## Begin

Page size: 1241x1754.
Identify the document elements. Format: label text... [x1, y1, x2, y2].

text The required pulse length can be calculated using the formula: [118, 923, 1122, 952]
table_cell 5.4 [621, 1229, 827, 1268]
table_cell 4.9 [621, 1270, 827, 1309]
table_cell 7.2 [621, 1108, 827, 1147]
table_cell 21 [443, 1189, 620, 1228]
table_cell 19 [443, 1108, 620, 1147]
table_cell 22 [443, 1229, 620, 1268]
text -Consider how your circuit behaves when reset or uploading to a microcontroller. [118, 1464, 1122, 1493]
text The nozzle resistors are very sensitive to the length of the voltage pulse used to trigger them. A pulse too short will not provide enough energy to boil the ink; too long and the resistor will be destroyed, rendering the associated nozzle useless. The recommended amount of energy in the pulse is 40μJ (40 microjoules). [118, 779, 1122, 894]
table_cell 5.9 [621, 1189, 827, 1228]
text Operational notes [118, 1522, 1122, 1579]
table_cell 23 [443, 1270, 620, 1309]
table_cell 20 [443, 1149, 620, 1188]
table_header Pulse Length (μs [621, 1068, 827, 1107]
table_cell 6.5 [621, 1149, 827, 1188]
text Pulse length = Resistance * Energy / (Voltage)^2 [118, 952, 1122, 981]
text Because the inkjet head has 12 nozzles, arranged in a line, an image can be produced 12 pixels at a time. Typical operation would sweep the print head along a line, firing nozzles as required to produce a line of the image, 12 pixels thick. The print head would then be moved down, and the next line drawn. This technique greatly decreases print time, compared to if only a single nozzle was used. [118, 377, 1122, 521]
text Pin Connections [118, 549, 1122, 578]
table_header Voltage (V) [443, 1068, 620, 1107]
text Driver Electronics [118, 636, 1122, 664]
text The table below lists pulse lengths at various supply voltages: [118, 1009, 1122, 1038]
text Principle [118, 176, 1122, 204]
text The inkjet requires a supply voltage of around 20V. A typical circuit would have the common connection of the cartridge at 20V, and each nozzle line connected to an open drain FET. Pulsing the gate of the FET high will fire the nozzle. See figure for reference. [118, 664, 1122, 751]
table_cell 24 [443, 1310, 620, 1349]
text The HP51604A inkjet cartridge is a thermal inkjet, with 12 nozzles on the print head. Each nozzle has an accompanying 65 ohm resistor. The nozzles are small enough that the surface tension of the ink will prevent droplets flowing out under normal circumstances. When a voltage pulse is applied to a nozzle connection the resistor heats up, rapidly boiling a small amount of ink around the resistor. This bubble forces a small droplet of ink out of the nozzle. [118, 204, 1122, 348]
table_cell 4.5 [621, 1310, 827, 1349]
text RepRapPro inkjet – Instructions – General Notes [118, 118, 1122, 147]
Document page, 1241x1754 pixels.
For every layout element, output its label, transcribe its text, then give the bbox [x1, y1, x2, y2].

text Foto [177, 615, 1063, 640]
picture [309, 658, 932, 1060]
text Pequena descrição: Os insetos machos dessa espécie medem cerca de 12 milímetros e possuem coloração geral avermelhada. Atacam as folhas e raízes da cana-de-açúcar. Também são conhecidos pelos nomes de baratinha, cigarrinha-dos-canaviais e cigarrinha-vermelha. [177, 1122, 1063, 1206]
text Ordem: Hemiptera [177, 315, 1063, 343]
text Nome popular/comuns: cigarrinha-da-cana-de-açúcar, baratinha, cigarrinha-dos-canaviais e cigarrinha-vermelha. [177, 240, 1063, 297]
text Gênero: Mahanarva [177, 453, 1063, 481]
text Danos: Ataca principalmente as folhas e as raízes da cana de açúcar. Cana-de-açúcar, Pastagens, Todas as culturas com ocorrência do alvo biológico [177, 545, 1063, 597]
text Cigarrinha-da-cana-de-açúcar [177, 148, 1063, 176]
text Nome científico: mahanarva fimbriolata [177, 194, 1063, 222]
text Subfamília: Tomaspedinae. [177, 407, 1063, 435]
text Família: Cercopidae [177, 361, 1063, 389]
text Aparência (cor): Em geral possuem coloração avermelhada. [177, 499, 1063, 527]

## End

#### WORK REQUIRED
Rewrite every one of the records with "cartridge" changed to "pen" wherever it occurs, keeping everything else the same.

#### CORRECT RESPONSE
Page size: 1241x1754.
Identify the document elements. Format: label text... [x1, y1, x2, y2].

text The required pulse length can be calculated using the formula: [118, 923, 1122, 952]
table_cell 5.4 [621, 1229, 827, 1268]
table_cell 4.9 [621, 1270, 827, 1309]
table_cell 7.2 [621, 1108, 827, 1147]
table_cell 21 [443, 1189, 620, 1228]
table_cell 19 [443, 1108, 620, 1147]
table_cell 22 [443, 1229, 620, 1268]
text -Consider how your circuit behaves when reset or uploading to a microcontroller. [118, 1464, 1122, 1493]
text The nozzle resistors are very sensitive to the length of the voltage pulse used to trigger them. A pulse too short will not provide enough energy to boil the ink; too long and the resistor will be destroyed, rendering the associated nozzle useless. The recommended amount of energy in the pulse is 40μJ (40 microjoules). [118, 779, 1122, 894]
table_cell 5.9 [621, 1189, 827, 1228]
text Operational notes [118, 1522, 1122, 1579]
table_cell 23 [443, 1270, 620, 1309]
table_cell 20 [443, 1149, 620, 1188]
table_header Pulse Length (μs [621, 1068, 827, 1107]
table_cell 6.5 [621, 1149, 827, 1188]
text Pulse length = Resistance * Energy / (Voltage)^2 [118, 952, 1122, 981]
text Because the inkjet head has 12 nozzles, arranged in a line, an image can be produced 12 pixels at a time. Typical operation would sweep the print head along a line, firing nozzles as required to produce a line of the image, 12 pixels thick. The print head would then be moved down, and the next line drawn. This technique greatly decreases print time, compared to if only a single nozzle was used. [118, 377, 1122, 521]
text Pin Connections [118, 549, 1122, 578]
table_header Voltage (V) [443, 1068, 620, 1107]
text Driver Electronics [118, 636, 1122, 664]
text The table below lists pulse lengths at various supply voltages: [118, 1009, 1122, 1038]
text Principle [118, 176, 1122, 204]
text The inkjet requires a supply voltage of around 20V. A typical circuit would have the common connection of the pen at 20V, and each nozzle line connected to an open drain FET. Pulsing the gate of the FET high will fire the nozzle. See figure for reference. [118, 664, 1122, 751]
table_cell 24 [443, 1310, 620, 1349]
text The HP51604A inkjet pen is a thermal inkjet, with 12 nozzles on the print head. Each nozzle has an accompanying 65 ohm resistor. The nozzles are small enough that the surface tension of the ink will prevent droplets flowing out under normal circumstances. When a voltage pulse is applied to a nozzle connection the resistor heats up, rapidly boiling a small amount of ink around the resistor. This bubble forces a small droplet of ink out of the nozzle. [118, 204, 1122, 348]
table_cell 4.5 [621, 1310, 827, 1349]
text RepRapPro inkjet – Instructions – General Notes [118, 118, 1122, 147]
Document page, 1241x1754 pixels.
For every layout element, output its label, transcribe its text, then give the bbox [x1, y1, x2, y2].

text Foto [177, 615, 1063, 640]
picture [309, 658, 932, 1060]
text Pequena descrição: Os insetos machos dessa espécie medem cerca de 12 milímetros e possuem coloração geral avermelhada. Atacam as folhas e raízes da cana-de-açúcar. Também são conhecidos pelos nomes de baratinha, cigarrinha-dos-canaviais e cigarrinha-vermelha. [177, 1122, 1063, 1206]
text Ordem: Hemiptera [177, 315, 1063, 343]
text Nome popular/comuns: cigarrinha-da-cana-de-açúcar, baratinha, cigarrinha-dos-canaviais e cigarrinha-vermelha. [177, 240, 1063, 297]
text Gênero: Mahanarva [177, 453, 1063, 481]
text Danos: Ataca principalmente as folhas e as raízes da cana de açúcar. Cana-de-açúcar, Pastagens, Todas as culturas com ocorrência do alvo biológico [177, 545, 1063, 597]
text Cigarrinha-da-cana-de-açúcar [177, 148, 1063, 176]
text Nome científico: mahanarva fimbriolata [177, 194, 1063, 222]
text Subfamília: Tomaspedinae. [177, 407, 1063, 435]
text Família: Cercopidae [177, 361, 1063, 389]
text Aparência (cor): Em geral possuem coloração avermelhada. [177, 499, 1063, 527]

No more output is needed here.